New Zealand writer Witi Ihimaera and World War II veterans receive French honours at Auckland Bastille Day celebration [fr]
France has honoured outstanding individuals in New Zealand whose courage and creativity illustrate of the French Republic’s values at a ceremony in Auckland ahead of France’s national day.
Awarding Witi Ihimaera the Order of Arts and Letters at the Auckland Art Gallery on Thursday night, French Ambassador Florence Jeanblanc-Risler said the distinction was “an official acknowledgement from the French government for your career as a trailblazer in Maori literature and screenwriting. “Journalist, diplomat, producer, editor, academic; you’ve had many lives, but storytelling has always been at the core of what you do".

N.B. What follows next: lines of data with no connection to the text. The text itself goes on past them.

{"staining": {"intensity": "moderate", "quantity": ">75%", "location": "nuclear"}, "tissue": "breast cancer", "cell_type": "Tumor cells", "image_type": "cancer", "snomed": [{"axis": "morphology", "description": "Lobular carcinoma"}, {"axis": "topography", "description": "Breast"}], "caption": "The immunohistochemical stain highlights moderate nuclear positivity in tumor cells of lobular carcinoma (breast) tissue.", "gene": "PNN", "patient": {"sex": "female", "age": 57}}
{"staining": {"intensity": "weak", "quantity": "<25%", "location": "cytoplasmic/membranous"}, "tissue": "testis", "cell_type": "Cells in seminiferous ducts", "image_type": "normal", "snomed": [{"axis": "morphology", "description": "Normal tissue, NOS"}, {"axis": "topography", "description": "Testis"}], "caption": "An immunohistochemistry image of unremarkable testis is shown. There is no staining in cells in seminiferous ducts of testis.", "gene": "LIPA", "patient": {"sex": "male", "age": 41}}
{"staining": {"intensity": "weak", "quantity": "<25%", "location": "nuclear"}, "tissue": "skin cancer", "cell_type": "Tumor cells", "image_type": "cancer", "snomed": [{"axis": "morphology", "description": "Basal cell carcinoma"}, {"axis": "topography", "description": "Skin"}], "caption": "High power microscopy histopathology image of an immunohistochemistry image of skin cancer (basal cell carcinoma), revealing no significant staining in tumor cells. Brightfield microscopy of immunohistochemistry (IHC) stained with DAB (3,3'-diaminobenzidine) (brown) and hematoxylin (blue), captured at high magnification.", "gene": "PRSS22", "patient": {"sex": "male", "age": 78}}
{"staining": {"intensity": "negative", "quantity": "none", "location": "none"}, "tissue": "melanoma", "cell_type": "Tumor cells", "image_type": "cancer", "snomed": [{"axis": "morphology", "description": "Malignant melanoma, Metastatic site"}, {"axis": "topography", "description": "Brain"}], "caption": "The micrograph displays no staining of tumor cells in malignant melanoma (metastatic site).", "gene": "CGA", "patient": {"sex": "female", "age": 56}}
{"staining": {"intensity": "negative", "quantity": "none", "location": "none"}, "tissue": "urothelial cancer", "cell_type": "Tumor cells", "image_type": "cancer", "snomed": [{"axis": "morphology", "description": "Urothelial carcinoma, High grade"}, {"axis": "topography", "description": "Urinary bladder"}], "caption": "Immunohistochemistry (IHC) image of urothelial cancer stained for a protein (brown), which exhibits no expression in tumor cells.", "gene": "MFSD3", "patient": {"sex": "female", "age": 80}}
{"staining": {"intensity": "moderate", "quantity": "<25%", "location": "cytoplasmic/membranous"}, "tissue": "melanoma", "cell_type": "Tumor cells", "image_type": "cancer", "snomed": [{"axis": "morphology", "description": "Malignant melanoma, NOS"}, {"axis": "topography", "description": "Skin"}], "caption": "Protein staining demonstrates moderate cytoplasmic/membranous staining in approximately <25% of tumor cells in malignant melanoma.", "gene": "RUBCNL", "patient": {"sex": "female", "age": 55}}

“Your books and their screen adaptations, from The Whale Rider to Mahana, have been immensely successful. Your works and reflections have made a key contribution to indigenous worldviews, enabling Maori culture, customs and legacy to be discovered and enjoyed by thousands in New Zealand and overseas. Several of your books have been translated into French. In 1993 you stayed for a few months in Menton as recipient of the Katherine Mansfield Menton Fellowship. In 2015, you were guest of honour of the Oceania Festival in Rochefort and of the Salon du livre océanien in Nouméa.
“For these reasons, and for your pivotal role in bringing Maori storytelling to the forefront and enabling its international recognition as a taonga from New Zealand, the French government has decided to nominate you as a recipient of the Order of Arts and Letters.”
Frank Sanft, John Macvicar and Harold Beven received the Legion of Honour, France’s highest order of merit, as a recognition of their role during WWII.
“This medal recognizes your courage and unfaltering commitment at a time of great peril,” Ambassador Florence Jeanblanc-Risler told the veterans.
“Mr Beven, as a sailor for the British Royal Navy on the Landing Ship Tank 199, you crossed the English Channel 13 times to help with the liberation of France. Mr Macvicar, you served on the HMS Scylla, the flagship for the D-Day landing.Mr Sanft, as a crew member of the HMS Holdfast, you were involved in covering the beachheads of Normandy and the landing at Urville-Nacqueville during the D-Day landing".
"For your bravery and your outstanding accomplishments during the Second World War, the French Republic is proud to honour you with its most distinguished recognition.”
About the Order of Arts and Letters
The Ordre des Arts et des Lettres is a distinction of France, established on 2 May 1957 by the Ministry of Culture. It recognizes significant contributions to the development of arts, music and literature. Its origin is attributed to the Order of Saint-Michel, which dates back to the 15th century.
The honour, primarily conferred on French nationals, is also awarded each year to a group of international personalities who have contributed significantly to French culture or whose accomplishments have received international recognition. In New Zealand, writer Dame Fiona Kidman, filmmaker Sir Peter Jackson and visual artist Fiona Pardington have been among the past recipients.
About the Legion of Honour
The Légion d’honneur was founded by Napoleon Bonaparte in 1802 to reward both military and civilian distinguished services to the nation. In 2014, on the occasion of the 70th anniversary of the battle of Normandy, the former French President François Hollande launched a campaign to consider for this award the veterans and civilians who facilitated the liberation of France and her people.
About the 14th of July: Bastille Day
One of the revolutionary days in Paris, it is since 1880 France’s national day. The 14th of July ("Bastille Day") is celebrated with a mixture of solemn military parades as well as celebrations and fireworks. The storming of the Bastille on July 14, 1789 has been commemorated in France for more than a century.